The many objections made by plaintiff to the contract made between the County Board of Education of Wake County, N. 0., and the three defendants, mutual fire insurance corporations, cannot be sustained.
The County Board of Education of Wake County insured in these corporations a two-story brick building, known as Green Hope School, in White Oak Township in said county. The amount of insurance was $2,000, and for one year, from 1 April, 1935, to 1 April, 1936. The language of the policy applicable to the controversy: “In consideration of the stipulations herein named and of twelve and 35/100 dollars *66premium do insure Board of Education of Wake County, . . . This policy is issued on á mutual basis for cash premium with a contingent liability in an amount as set forth in the by-laws of the respective companies on page three hereof, and by the acceptance of this policy the policyholder becomes a member of each of said companies, subject to the provisions of the by-laws thereof for all purposes. In determining the contingent liability of a policyholder in each company, the total premium of this policy shall be prorated among the companies in proportion to their several liabilities hereunder. . . . This corporation shall have no capital stock. Every person, corporation, partnership, or association named as the insured in a policy issued by the corporation shall be a member of the corporation while such policy is in force. . . . The board of directors shall, from time to time, determine which, if any, of the policies or classes of policies issued by the corporation shall be subject to a contingent mutual liability, and shall determine the maximum amount of such liability, which maximum amount shall in no case exceed a sum equal to the amount of one annual premium on the policy.”

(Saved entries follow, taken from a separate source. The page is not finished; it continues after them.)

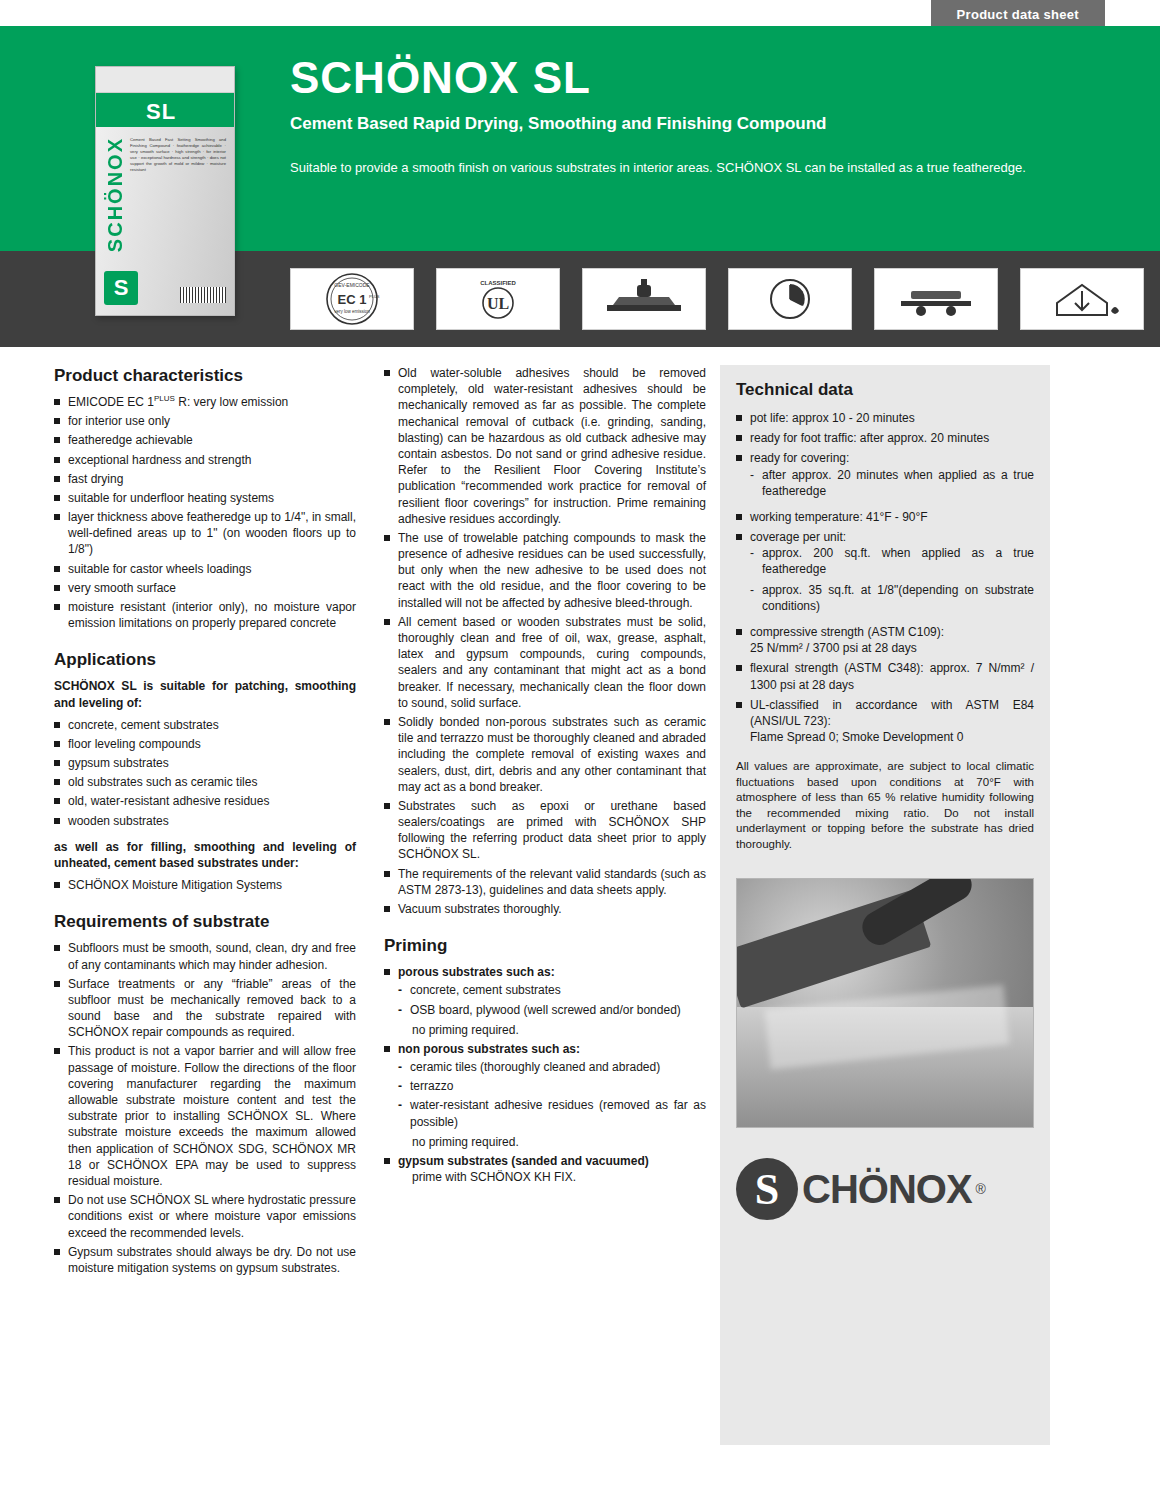Product data sheet
SL
SCHÖNOX
Cement Based Fast Setting Smoothing and Finishing Compound · featheredge achievable · very smooth surface · high strength · for interior use · exceptional hardness and strength · does not support the growth of mold or mildew · moisture resistant
S
SCHÖNOX SL
Cement Based Rapid Drying, Smoothing and Finishing Compound
Suitable to provide a smooth finish on various substrates in interior areas. SCHÖNOX SL can be installed as a true featheredge.
GEV-EMICODE EC 1 PLUS very low emission
CLASSIFIED UL
Product characteristics
EMICODE EC 1PLUS R: very low emission
for interior use only
featheredge achievable
exceptional hardness and strength
fast drying
suitable for underfloor heating systems
layer thickness above featheredge up to 1/4", in small, well-defined areas up to 1" (on wooden floors up to 1/8")
suitable for castor wheels loadings
very smooth surface
moisture resistant (interior only), no moisture vapor emission limitations on properly prepared concrete
Applications
SCHÖNOX SL is suitable for patching, smoothing and leveling of:
concrete, cement substrates
floor leveling compounds
gypsum substrates
old substrates such as ceramic tiles
old, water-resistant adhesive residues
wooden substrates
as well as for filling, smoothing and leveling of unheated, cement based substrates under:
SCHÖNOX Moisture Mitigation Systems
Requirements of substrate
Subfloors must be smooth, sound, clean, dry and free of any contaminants which may hinder adhesion.
Surface treatments or any “friable” areas of the subfloor must be mechanically removed back to a sound base and the substrate repaired with SCHÖNOX repair compounds as required.
This product is not a vapor barrier and will allow free passage of moisture. Follow the directions of the floor covering manufacturer regarding the maximum allowable substrate moisture content and test the substrate prior to installing SCHÖNOX SL. Where substrate moisture exceeds the maximum allowed then application of SCHÖNOX SDG, SCHÖNOX MR 18 or SCHÖNOX EPA may be used to suppress residual moisture.
Do not use SCHÖNOX SL where hydrostatic pressure conditions exist or where moisture vapor emissions exceed the recommended levels.
Gypsum substrates should always be dry. Do not use moisture mitigation systems on gypsum substrates.
Old water-soluble adhesives should be removed completely, old water-resistant adhesives should be mechanically removed as far as possible. The complete mechanical removal of cutback (i.e. grinding, sanding, blasting) can be hazardous as old cutback adhesive may contain asbestos. Do not sand or grind adhesive residue. Refer to the Resilient Floor Covering Institute’s publication “recommended work practice for removal of resilient floor coverings” for instruction. Prime remaining adhesive residues accordingly.
The use of trowelable patching compounds to mask the presence of adhesive residues can be used successfully, but only when the new adhesive to be used does not react with the old residue, and the floor covering to be installed will not be affected by adhesive bleed-through.
All cement based or wooden substrates must be solid, thoroughly clean and free of oil, wax, grease, asphalt, latex and gypsum compounds, curing compounds, sealers and any contaminant that might act as a bond breaker. If necessary, mechanically clean the floor down to sound, solid surface.
Solidly bonded non-porous substrates such as ceramic tile and terrazzo must be thoroughly cleaned and abraded including the complete removal of existing waxes and sealers, dust, dirt, debris and any other contaminant that may act as a bond breaker.
Substrates such as epoxi or urethane based sealers/coatings are primed with SCHÖNOX SHP following the referring product data sheet prior to apply SCHÖNOX SL.
The requirements of the relevant valid standards (such as ASTM 2873-13), guidelines and data sheets apply.
Vacuum substrates thoroughly.
Priming
porous substrates such as:
concrete, cement substrates
OSB board, plywood (well screwed and/or bonded)
no priming required.
non porous substrates such as:
ceramic tiles (thoroughly cleaned and abraded)
terrazzo
water-resistant adhesive residues (removed as far as possible)
no priming required.
gypsum substrates (sanded and vacuumed)
prime with SCHÖNOX KH FIX.
Technical data
pot life: approx 10 - 20 minutes
ready for foot traffic: after approx. 20 minutes
ready for covering:
after approx. 20 minutes when applied as a true featheredge
working temperature: 41°F - 90°F
coverage per unit:
approx. 200 sq.ft. when applied as a true featheredge
approx. 35 sq.ft. at 1/8"(depending on substrate conditions)
compressive strength (ASTM C109):
25 N/mm² / 3700 psi at 28 days
flexural strength (ASTM C348): approx. 7 N/mm² / 1300 psi at 28 days
UL-classified in accordance with ASTM E84 (ANSI/UL 723):
Flame Spread 0; Smoke Development 0
All values are approximate, are subject to local climatic fluctuations based upon conditions at 70°F with atmosphere of less than 65 % relative humidity following the recommended mixing ratio. Do not install underlayment or topping before the substrate has dried thoroughly.
S
CHÖNOX
®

N. C. Code, 1935 (Michie), sec. 6274, gives the Insurance Commissioner authority over all insurance companies, and the same must be licensed and supervised by him. Section 6287 is as follows: “All contracts of insurance on property, lives, or interests in this State shall be deemed to be made therein; and all contracts of insurance the applications for which are taken within the State shall be deemed to have been made within this State and are subject to the laws thereof.”
There is no question but that the defendant insurance companies have complied with the conditions of admission (section 6411) and have a right to do business in the State. The provisions of mutual insurance companies are found in Article 8, “Mutual Insurance Companies,” secs. 6346 to 6355, inclusive. Section 6348 provides, in part: “Every person insured by a mutual fire insurance company is a member while his policy is in force, entitled to one vote for each policy he holds. ... A person holding property in trust may insure it in such company, and as trustee assume the liability and be entitled to the rights of a member, but is not personally liable upon the contract of insurance,” etc.

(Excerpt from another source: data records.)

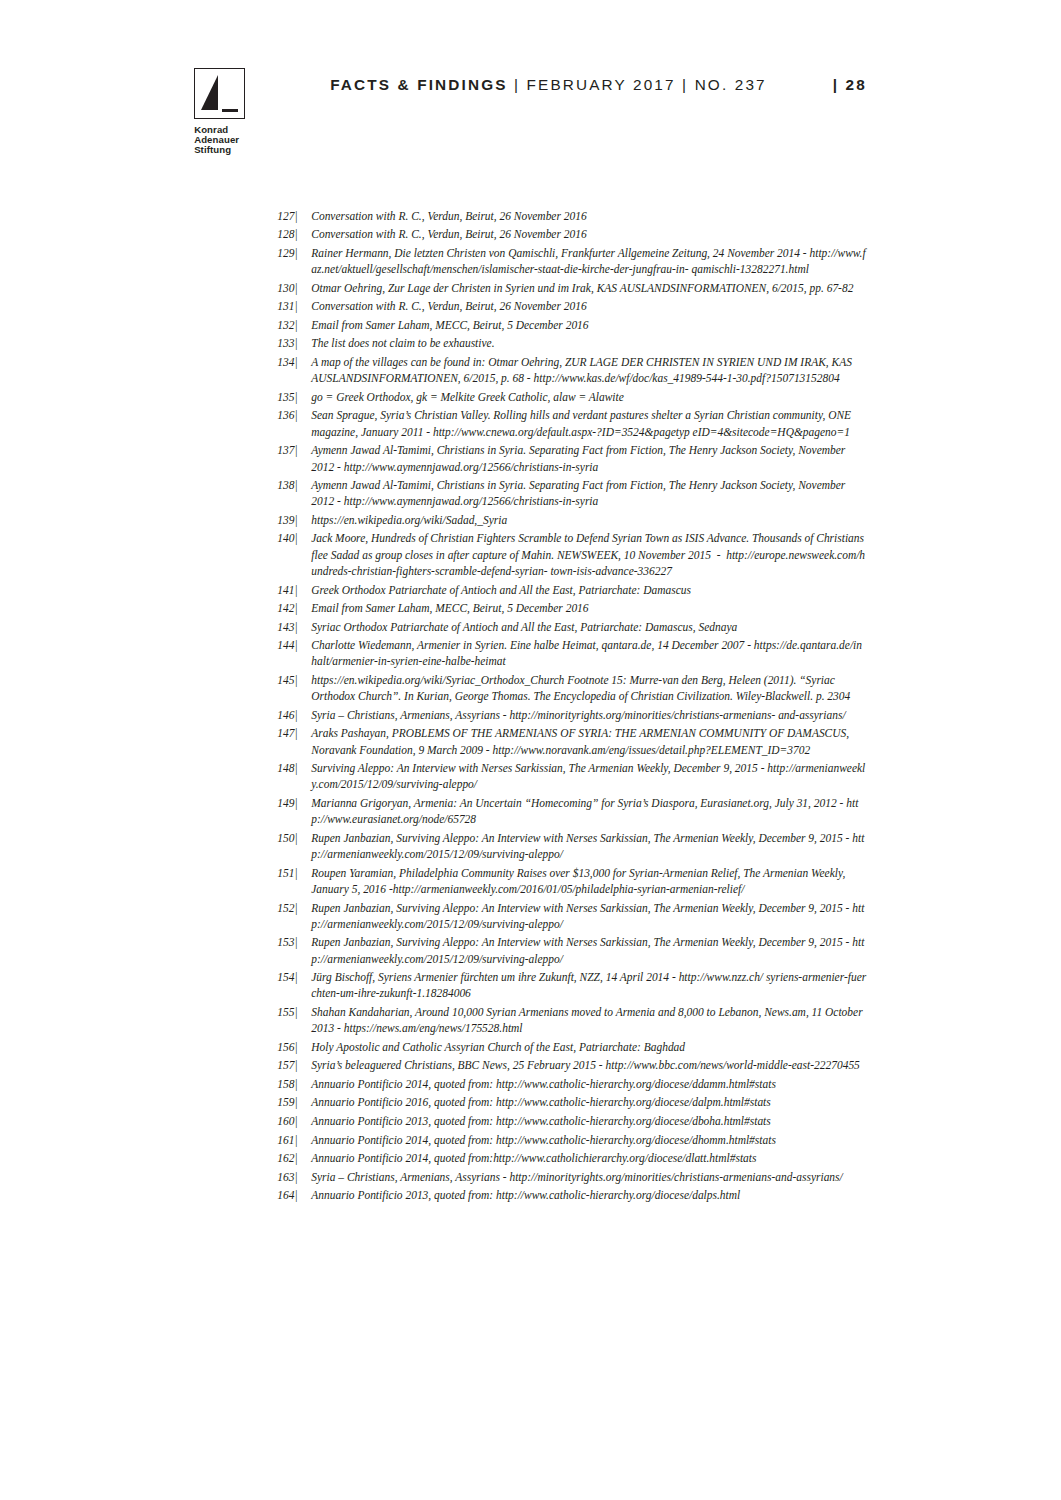Konrad
Adenauer
Stiftung
FACTS & FINDINGS | FEBRUARY 2017 | NO. 237
| 28
127|Conversation with R. C., Verdun, Beirut, 26 November 2016
128|Conversation with R. C., Verdun, Beirut, 26 November 2016
129|Rainer Hermann, Die letzten Christen von Qamischli, Frankfurter Allgemeine Zeitung, 24 November 2014 - http://www.faz.net/aktuell/gesellschaft/menschen/islamischer-staat-die-kirche-der-jungfrau-in- qamischli-13282271.html
130|Otmar Oehring, Zur Lage der Christen in Syrien und im Irak, KAS AUSLANDSINFORMATIONEN, 6/2015, pp. 67-82
131|Conversation with R. C., Verdun, Beirut, 26 November 2016
132|Email from Samer Laham, MECC, Beirut, 5 December 2016
133|The list does not claim to be exhaustive.
134|A map of the villages can be found in: Otmar Oehring, ZUR LAGE DER CHRISTEN IN SYRIEN UND IM IRAK, KAS AUSLANDSINFORMATIONEN, 6/2015, p. 68 - http://www.kas.de/wf/doc/kas_41989-544-1-30.pdf?150713152804
135|go = Greek Orthodox, gk = Melkite Greek Catholic, alaw = Alawite
136|Sean Sprague, Syria’s Christian Valley. Rolling hills and verdant pastures shelter a Syrian Christian community, ONE magazine, January 2011 - http://www.cnewa.org/default.aspx-?ID=3524&pagetyp eID=4&sitecode=HQ&pageno=1
137|Aymenn Jawad Al-Tamimi, Christians in Syria. Separating Fact from Fiction, The Henry Jackson Society, November 2012 - http://www.aymennjawad.org/12566/christians-in-syria
138|Aymenn Jawad Al-Tamimi, Christians in Syria. Separating Fact from Fiction, The Henry Jackson Society, November 2012 - http://www.aymennjawad.org/12566/christians-in-syria
139|https://en.wikipedia.org/wiki/Sadad,_Syria
140|Jack Moore, Hundreds of Christian Fighters Scramble to Defend Syrian Town as ISIS Advance. Thousands of Christians flee Sadad as group closes in after capture of Mahin. NEWSWEEK, 10 November 2015 - http://europe.newsweek.com/hundreds-christian-fighters-scramble-defend-syrian- town-isis-advance-336227
141|Greek Orthodox Patriarchate of Antioch and All the East, Patriarchate: Damascus
142|Email from Samer Laham, MECC, Beirut, 5 December 2016
143|Syriac Orthodox Patriarchate of Antioch and All the East, Patriarchate: Damascus, Sednaya
144|Charlotte Wiedemann, Armenier in Syrien. Eine halbe Heimat, qantara.de, 14 December 2007 - https://de.qantara.de/inhalt/armenier-in-syrien-eine-halbe-heimat
145|https://en.wikipedia.org/wiki/Syriac_Orthodox_Church Footnote 15: Murre-van den Berg, Heleen (2011). “Syriac Orthodox Church”. In Kurian, George Thomas. The Encyclopedia of Christian Civilization. Wiley-Blackwell. p. 2304
146|Syria – Christians, Armenians, Assyrians - http://minorityrights.org/minorities/christians-armenians- and-assyrians/
147|Araks Pashayan, PROBLEMS OF THE ARMENIANS OF SYRIA: THE ARMENIAN COMMUNITY OF DAMASCUS, Noravank Foundation, 9 March 2009 - http://www.noravank.am/eng/issues/detail.php?ELEMENT_ID=3702
148|Surviving Aleppo: An Interview with Nerses Sarkissian, The Armenian Weekly, December 9, 2015 - http://armenianweekly.com/2015/12/09/surviving-aleppo/
149|Marianna Grigoryan, Armenia: An Uncertain “Homecoming” for Syria’s Diaspora, Eurasianet.org, July 31, 2012 - http://www.eurasianet.org/node/65728
150|Rupen Janbazian, Surviving Aleppo: An Interview with Nerses Sarkissian, The Armenian Weekly, December 9, 2015 - http://armenianweekly.com/2015/12/09/surviving-aleppo/
151|Roupen Yaramian, Philadelphia Community Raises over $13,000 for Syrian-Armenian Relief, The Armenian Weekly, January 5, 2016 -http://armenianweekly.com/2016/01/05/philadelphia-syrian-armenian-relief/
152|Rupen Janbazian, Surviving Aleppo: An Interview with Nerses Sarkissian, The Armenian Weekly, December 9, 2015 - http://armenianweekly.com/2015/12/09/surviving-aleppo/
153|Rupen Janbazian, Surviving Aleppo: An Interview with Nerses Sarkissian, The Armenian Weekly, December 9, 2015 - http://armenianweekly.com/2015/12/09/surviving-aleppo/
154|Jürg Bischoff, Syriens Armenier fürchten um ihre Zukunft, NZZ, 14 April 2014 - http://www.nzz.ch/ syriens-armenier-fuerchten-um-ihre-zukunft-1.18284006
155|Shahan Kandaharian, Around 10,000 Syrian Armenians moved to Armenia and 8,000 to Lebanon, News.am, 11 October 2013 - https://news.am/eng/news/175528.html
156|Holy Apostolic and Catholic Assyrian Church of the East, Patriarchate: Baghdad
157|Syria’s beleaguered Christians, BBC News, 25 February 2015 - http://www.bbc.com/news/world-middle-east-22270455
158|Annuario Pontificio 2014, quoted from: http://www.catholic-hierarchy.org/diocese/ddamm.html#stats
159|Annuario Pontificio 2016, quoted from: http://www.catholic-hierarchy.org/diocese/dalpm.html#stats
160|Annuario Pontificio 2013, quoted from: http://www.catholic-hierarchy.org/diocese/dboha.html#stats
161|Annuario Pontificio 2014, quoted from: http://www.catholic-hierarchy.org/diocese/dhomm.html#stats
162|Annuario Pontificio 2014, quoted from:http://www.catholichierarchy.org/diocese/dlatt.html#stats
163|Syria – Christians, Armenians, Assyrians - http://minorityrights.org/minorities/christians-armenians-and-assyrians/
164|Annuario Pontificio 2013, quoted from: http://www.catholic-hierarchy.org/diocese/dalps.html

Section 6351 was amended by chapter 89, Public Laws of 1935, and is as follows: “The directors of a mutual fire insurance company may from time to time, by vote, fix and determine the amount to be paid as a dividend upon policies expiring during each year. Each policyholder is liable to pay his proportional share of any assessments which are made by the company in accordance with law and his contract on account of losses incurred while he was a member, if he is notified of such assessments within one year after the expiration of his policy. Any *67mutual fire insurance company doing business with a fixed annual premium may in its by-laws and policies fix the contingent liability of its members for the payment of losses and expenses not provided for by its cash funds, which contingent liability must not be less than a sum equal to the cash premium written in his policy, and in addition thereto. The by-laws may also provide for policies to be issued for cash premiums without contingent liability of policyholders; provided, that no mutual fire insurance company shall issue any policy without contingent liability until and unless it possesses a surplus of at least one hundred thousand dollars. The total amount of the liability of the policyholder must be plainly and legibly stated upon the back of each policy. Whenever any reduction is made in the contingent liability of members, it applies proportionally to all policies in force. Provided, this section shall not apply to farmers mutual fire insurance companies.”

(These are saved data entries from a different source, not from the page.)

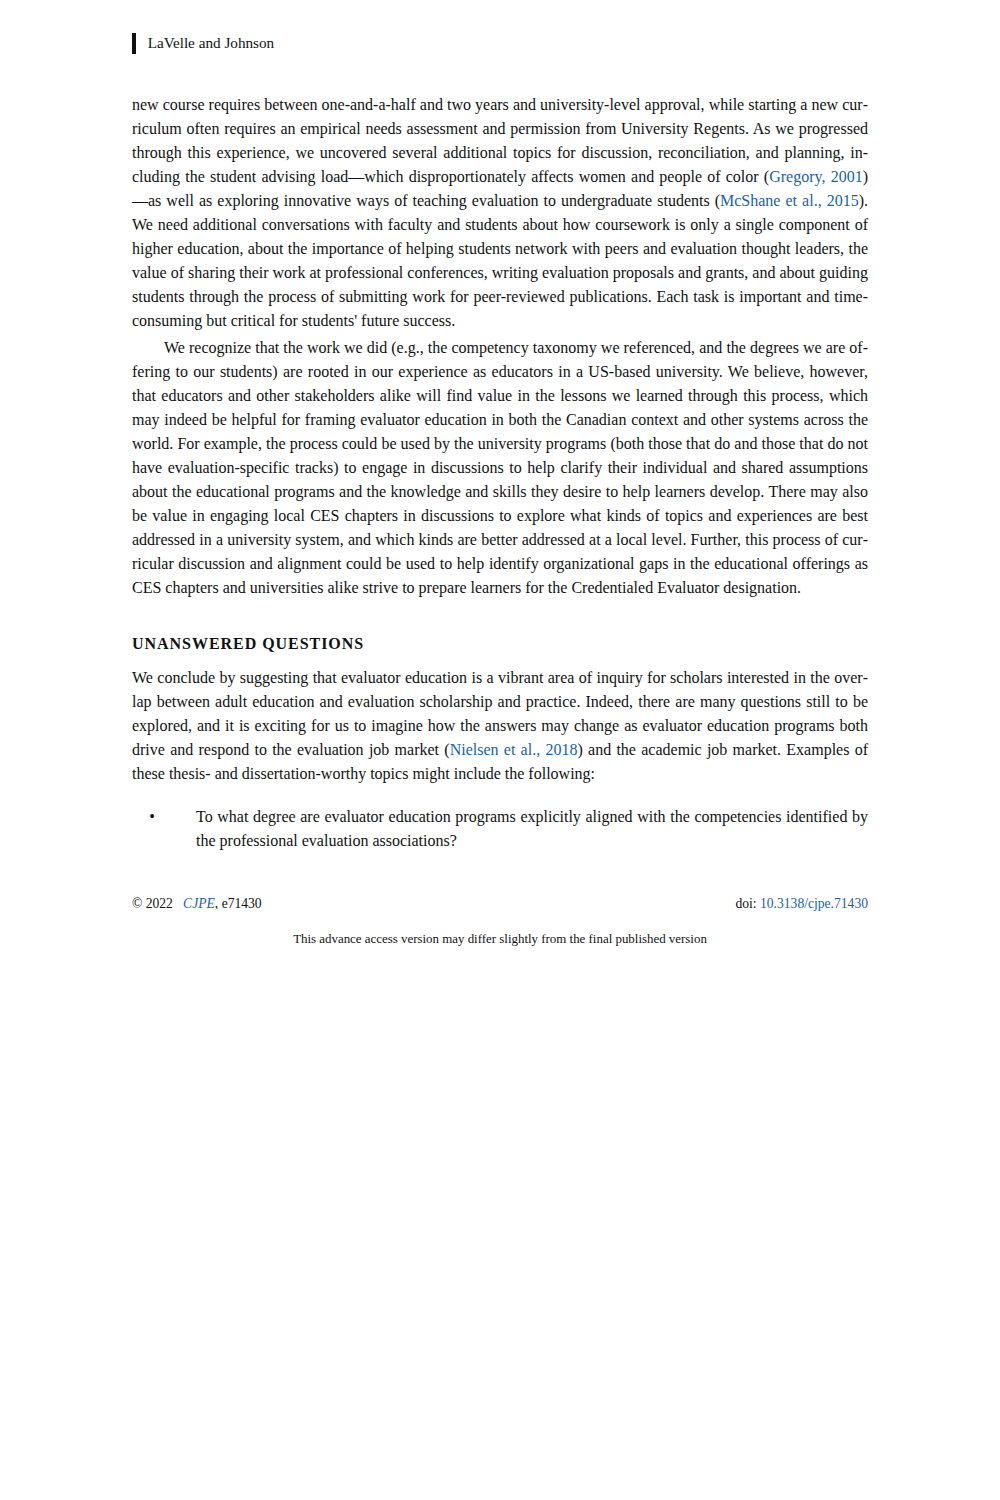LaVelle and Johnson
new course requires between one-and-a-half and two years and university-level approval, while starting a new curriculum often requires an empirical needs assessment and permission from University Regents. As we progressed through this experience, we uncovered several additional topics for discussion, reconciliation, and planning, including the student advising load—which disproportionately affects women and people of color (Gregory, 2001)—as well as exploring innovative ways of teaching evaluation to undergraduate students (McShane et al., 2015). We need additional conversations with faculty and students about how coursework is only a single component of higher education, about the importance of helping students network with peers and evaluation thought leaders, the value of sharing their work at professional conferences, writing evaluation proposals and grants, and about guiding students through the process of submitting work for peer-reviewed publications. Each task is important and time-consuming but critical for students' future success.
We recognize that the work we did (e.g., the competency taxonomy we referenced, and the degrees we are offering to our students) are rooted in our experience as educators in a US-based university. We believe, however, that educators and other stakeholders alike will find value in the lessons we learned through this process, which may indeed be helpful for framing evaluator education in both the Canadian context and other systems across the world. For example, the process could be used by the university programs (both those that do and those that do not have evaluation-specific tracks) to engage in discussions to help clarify their individual and shared assumptions about the educational programs and the knowledge and skills they desire to help learners develop. There may also be value in engaging local CES chapters in discussions to explore what kinds of topics and experiences are best addressed in a university system, and which kinds are better addressed at a local level. Further, this process of curricular discussion and alignment could be used to help identify organizational gaps in the educational offerings as CES chapters and universities alike strive to prepare learners for the Credentialed Evaluator designation.
Unanswered Questions
We conclude by suggesting that evaluator education is a vibrant area of inquiry for scholars interested in the overlap between adult education and evaluation scholarship and practice. Indeed, there are many questions still to be explored, and it is exciting for us to imagine how the answers may change as evaluator education programs both drive and respond to the evaluation job market (Nielsen et al., 2018) and the academic job market. Examples of these thesis- and dissertation-worthy topics might include the following:
• To what degree are evaluator education programs explicitly aligned with the competencies identified by the professional evaluation associations?
© 2022 CJPE, e71430 doi: 10.3138/cjpe.71430
This advance access version may differ slightly from the final published version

We think the only material question presented on this record: Has the County Board of Education of Wake County a right to make the contract complained of by plaintiff? We think so. The plaintiff contends that it cannot “lend its credit to a private corporation contrary to the Constitution of the State.” It contends that it impinges the following sections of the Constitution of North Carolina: Art. Y, sec. 4, in part: “And the General Assembly shall have no power to give or lend the credit of the State in aid of any person, association, or corporation, except to aid in the completion of such railroads as may be unfinished at the time of the adoption of this Constitution, or in which the State has a direct pecuniary interest, unless the subject be submitted to a direct vote of the people of the State, and be approved by a majority of those who shall vote thereon.” Art. YU, sec. 7: “No county, city, town, or other municipal corporation shall contract any debt, pledge its faith, or lend its credit, nor shall any tax be levied or collected by any officer of the same except for the necessary expenses thereof, unless by a vote of a majority of the qualified voters therein.”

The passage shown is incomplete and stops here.